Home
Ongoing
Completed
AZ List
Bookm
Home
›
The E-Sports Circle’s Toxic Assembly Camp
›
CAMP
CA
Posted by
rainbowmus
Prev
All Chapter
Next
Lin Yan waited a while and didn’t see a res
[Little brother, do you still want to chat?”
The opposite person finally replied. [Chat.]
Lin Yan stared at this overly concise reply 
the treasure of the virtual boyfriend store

...

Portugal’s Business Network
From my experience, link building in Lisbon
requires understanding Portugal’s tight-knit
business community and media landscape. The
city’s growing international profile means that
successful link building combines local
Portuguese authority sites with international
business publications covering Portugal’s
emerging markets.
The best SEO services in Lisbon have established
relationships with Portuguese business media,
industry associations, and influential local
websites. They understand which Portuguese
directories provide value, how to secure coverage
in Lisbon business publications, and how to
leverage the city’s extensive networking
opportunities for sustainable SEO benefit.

- Problem to solve -
Starting at the line that has "city’s growing international" and ending at the line that has "leverage the city’s extensive networking", please write out the lines above exactly, leaving out all others.

- Answer for the task -
city’s growing international profile means that
successful link building combines local
Portuguese authority sites with international
business publications covering Portugal’s
emerging markets.
The best SEO services in Lisbon have established
relationships with Portuguese business media,
industry associations, and influential local
websites. They understand which Portuguese
directories provide value, how to secure coverage
in Lisbon business publications, and how to
leverage the city’s extensive networking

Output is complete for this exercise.